The conversation turned toward the power of the applicability of smart contracts within blockchain. Kuhlman described it as the ability for technology to be trusted, where agreements are automatically acted upon when specific conditions are met. In a business where trust in documents is invaluable, this advancement would be a boon. A key to the success of the smart contract is developing oracles — or trusted sources of information — that would offer data, such as the price of a stock on a given day or a death record.
Also, you could see the audience lean in when the topic of cryptocurrencies sprung up — another innovation tethered tightly to blockchain technology. The proliferation of companies now raising money by launching an ICO (Initial Coin Offering) and the millionaires it has produced seemed to leave mouths agape for the final portion of the panel discussion. A graphic showed that the $150 billion market cap for all of virtual currencies dwarfed some bricks & mortar businesses and underscored the power of this burgeoning industry.

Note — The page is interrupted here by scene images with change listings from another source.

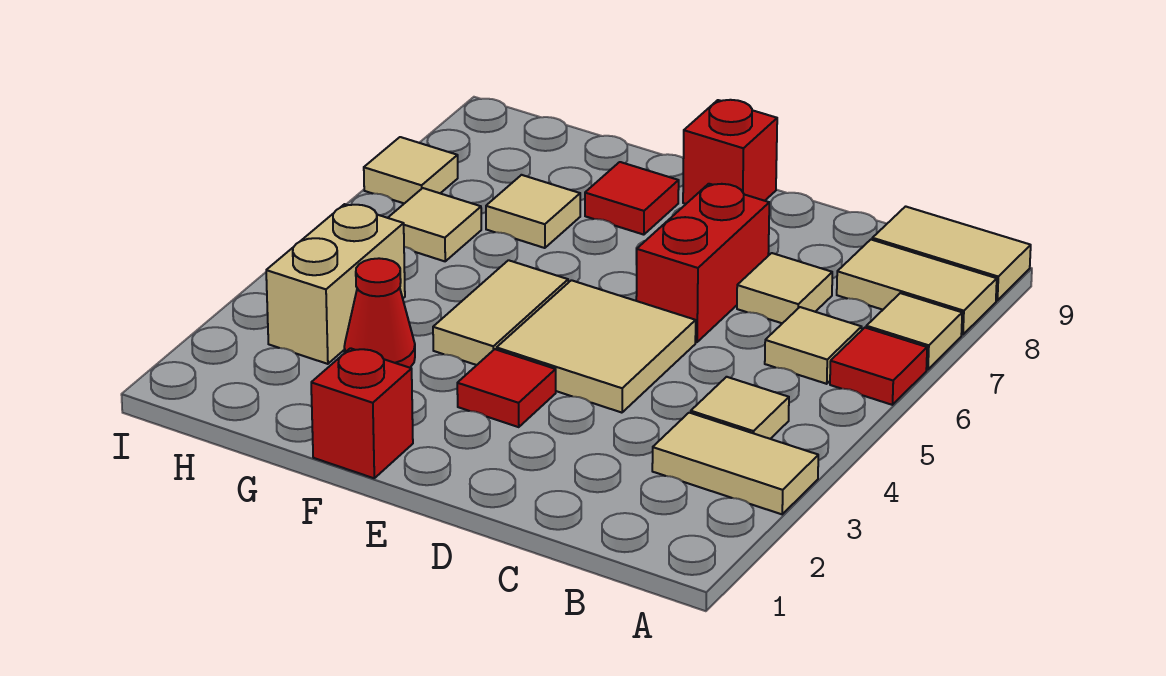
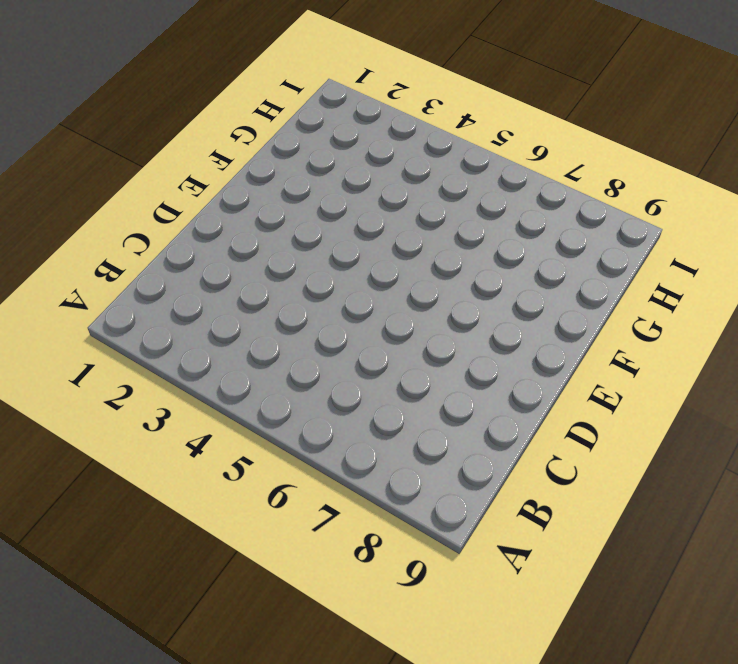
none -> tan 1x2 tile [652,413,818,514]
none -> red 1x1 tile [830,328,927,405]
none -> tan 1x1 tile [866,293,962,369]

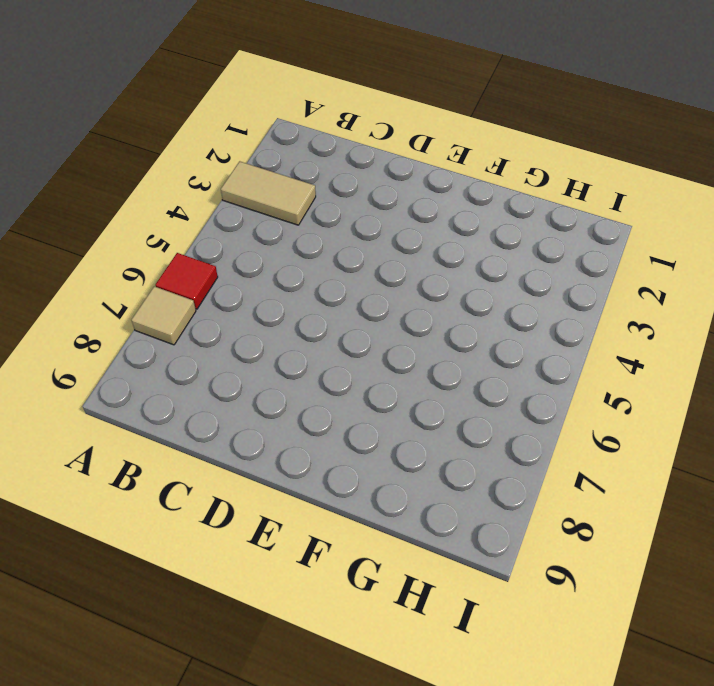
none -> tan 1x2 tile [837,240,997,335]
none -> tan 1x2 tile [872,206,1031,300]
none -> tan 1x1 tile [691,377,789,439]

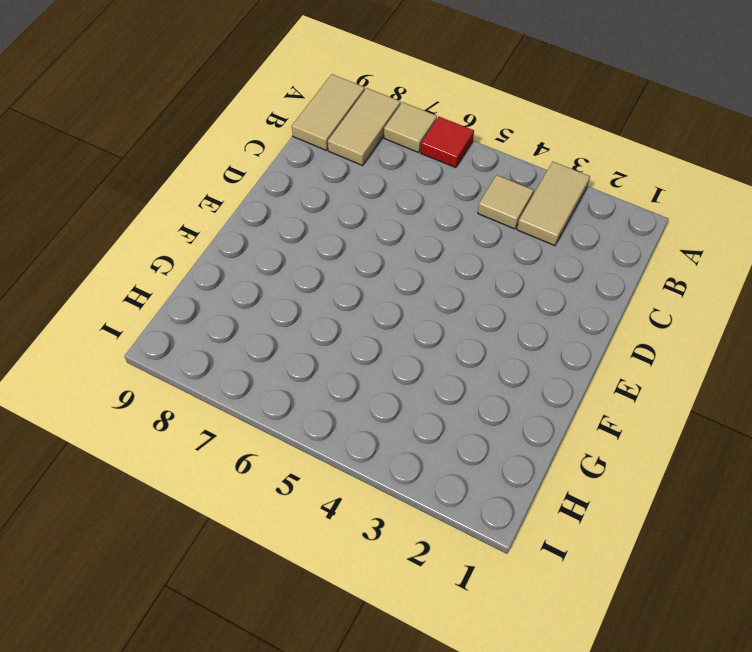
none -> tan 1x1 tile [765,307,862,384]
none -> tan 1x1 tile [737,253,832,323]
none -> tan 2x2 tile [497,280,696,413]

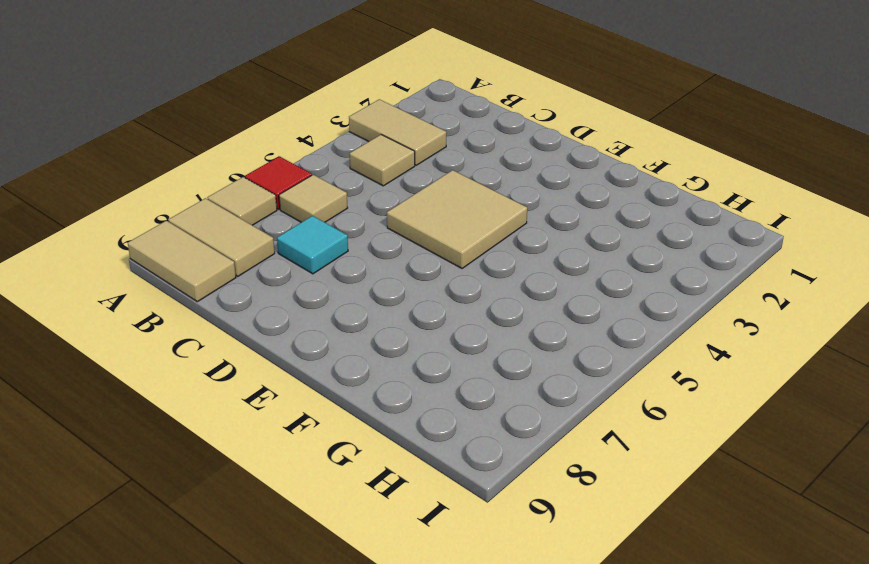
cyan 1x1 tile [277,216,348,274] -> tan 1x1 tile [737,253,832,323]
none -> red 1x2 brick [636,184,769,342]
none -> red 1x1 tile [457,349,556,427]
none -> red 1x1 brick [683,100,777,204]

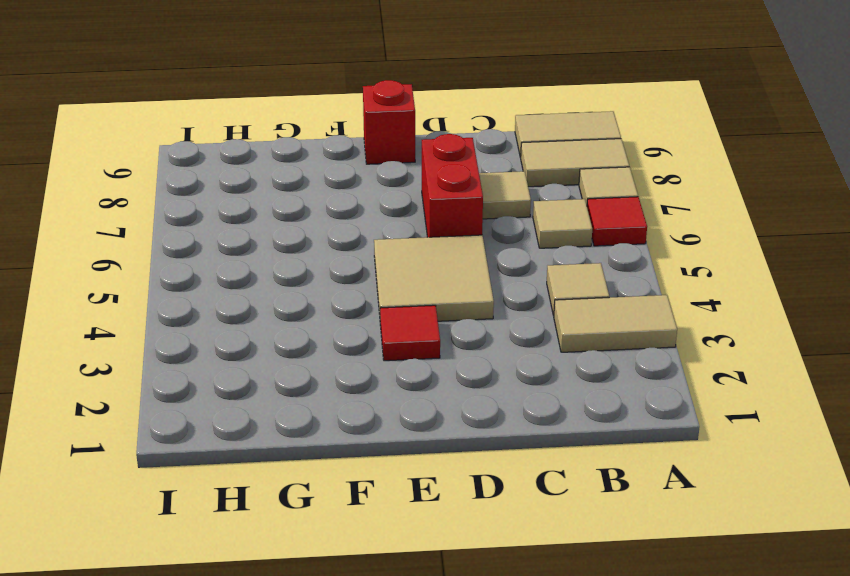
none -> red 1x1 brick [311,348,413,478]
none -> tan 1x2 tile [433,260,568,365]
none -> red 1x1 tile [585,162,679,235]

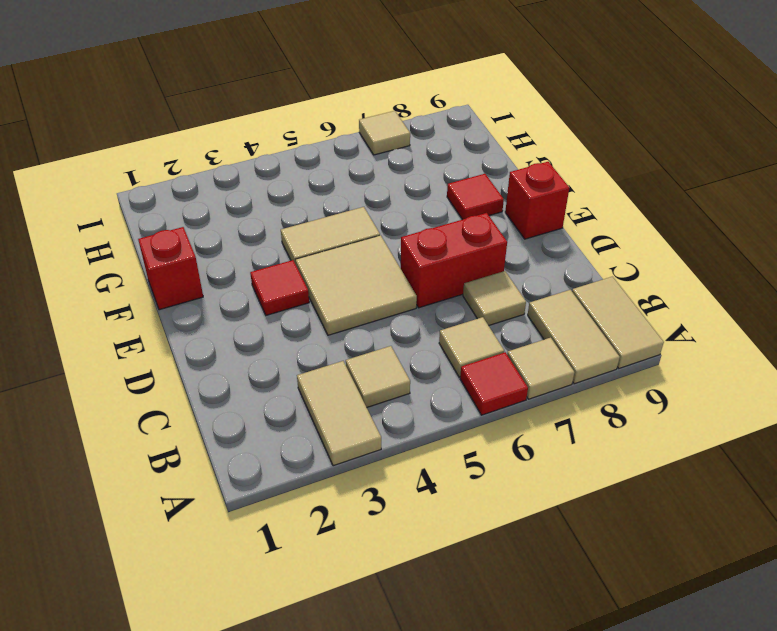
none -> red 1x1 cone [344,258,415,368]
none -> tan 1x1 tile [486,175,580,248]
none -> tan 1x2 brick [266,204,405,364]

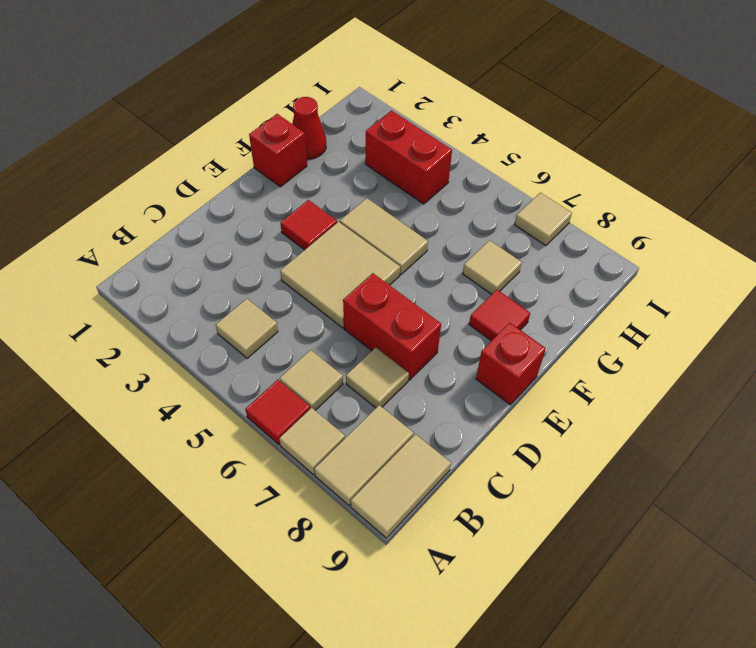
red 1x1 cone [292,97,326,159] -> red 1x1 cone moved to [344,258,415,368]
red 1x2 brick [365,111,452,204] -> tan 1x2 brick [266,204,405,364]
none -> tan 1x2 tile [652,413,818,514]
none -> tan 1x1 tile [388,188,481,261]

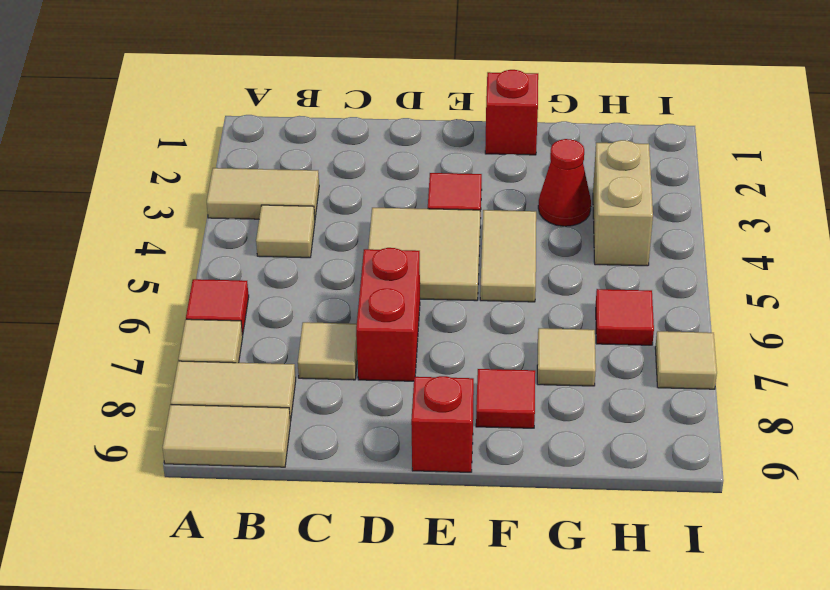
red 1x1 tile [596,289,654,345] -> tan 1x1 tile [388,188,481,261]
none -> tan 1x1 tile [765,307,862,384]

There was a clear line drawn between a currency, e.g. Bitcoin, and the tokens e.g. Ethereum, that populate this arena. The latter is what is beginning to proliferate, especially as the legal industry turns to smart contracts. Tokens help pay for the saving or recording of contracts to the blockchain, i.e. database. Shadab clarified this by saying, “Tokens are not money; in fact, in the future law firms may issue tokens to give access to attorneys’ work product, i.e. advice.”
Based on this panel conversation, there is little question that the first true killer app for blockchain technology is the ICO. Though there will be huge volatility in the market as governments around the world begin to sort this incarnation out.
Alas, the panel seemed to agree that the genie is out of the bottle and the age of the token economy and blockchain has begun. Craig closed the session by saying, “Once you understand what the layers of blockchain entail, the more you see that it will change things permanently.”